How is CBCT DICOM data stored and shared in dental practice?
CBCT DICOM data should be stored in a DICOM-compliant archive — either an on-premise PACS server or a cloud PACS platform — that preserves the full DICOM header metadata and applies lossless compression or no compression during storage. Lossy compression that degrades spatial precision is incompatible with AI treatment planning tools that make measurements at submillimeter accuracy from the DICOM volume. For sharing, the most practical and secure mechanism is link-based DICOM sharing: the CBCT study remains in the cloud archive, and a time-limited encrypted link opens the study in a browser-based zero-footprint DICOM viewer accessible to any recipient — referring dentist, oral surgeon, periodontist, or patient — from any device without software installation. This approach preserves the full DICOM dataset in the secure archive while providing access without the compliance and logistics problems of CD distribution or email attachment of large DICOM files.
Conclusion
The AI BRACES™ by SMILE-FX® workflow begins with a CBCT scanner and ends with a treatment plan that anticipates complications before a bracket is placed. Between those two points is a DICOM pipeline — acquisition, storage, retrieval, viewing, and sharing — that determines whether the AI system receives the data quality it needs to produce a clinically reliable simulation. The orthodontist’s skill and the AI algorithm’s sophistication are both limited by the accuracy and completeness of the DICOM data they work with.

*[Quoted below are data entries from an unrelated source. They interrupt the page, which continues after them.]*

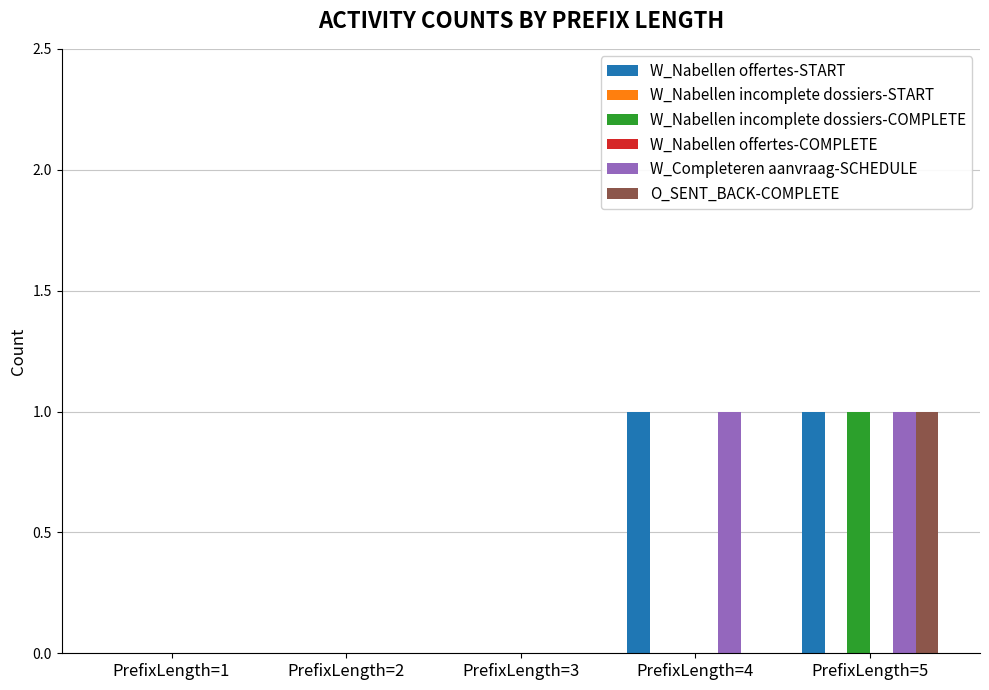

The value of W_Nabellen incomplete dossiers-COMPLETE at PrefixLength=2 is 1. True or false?

False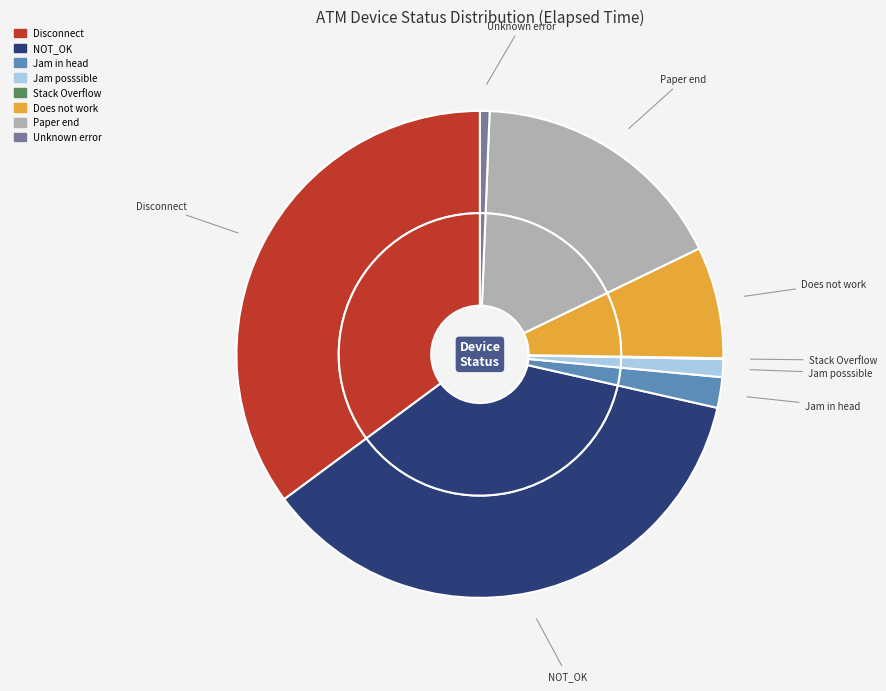

Is there any slice that represents more than half of the pie?

No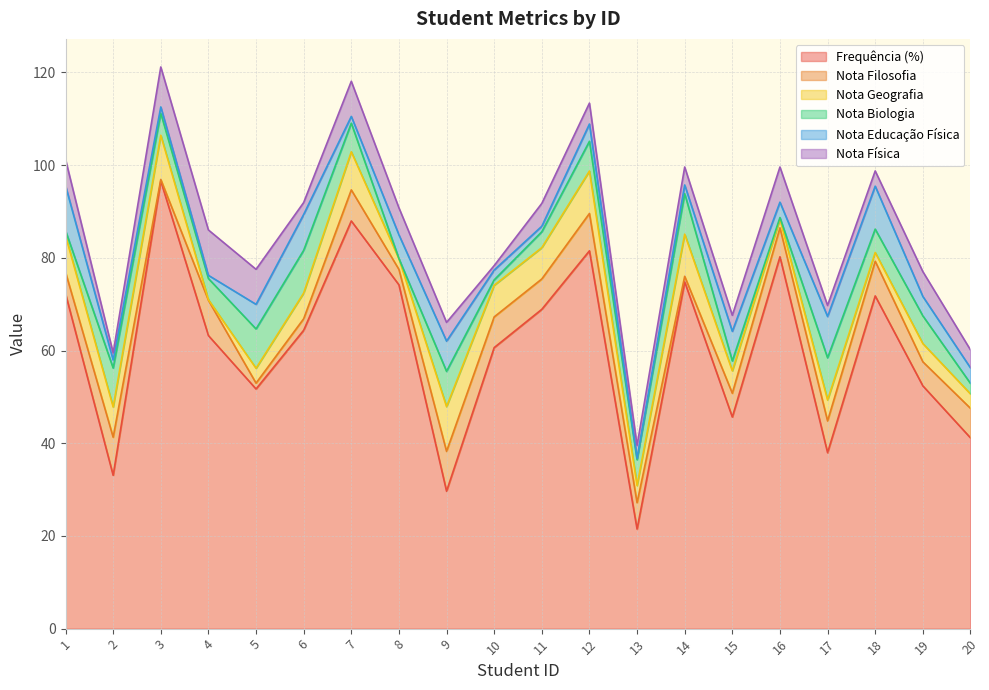

True or false: Nota Educação Física has a value of 0.7 at 4.

True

As AI-assisted treatment planning becomes standard practice in orthodontics, the imaging infrastructure that supports it will need to meet the same standards that medical imaging has developed over decades: lossless storage that preserves spatial precision, viewer tools that support three-dimensional assessment, and secure sharing mechanisms that give every stakeholder in the care pathway access to the same data. The technology is converging. The data format has always been the same. The infrastructure requirements are now the same. And the practices that build the correct DICOM pipeline will be the ones whose AI treatment planning tools deliver the clinical outcomes those tools are capable of.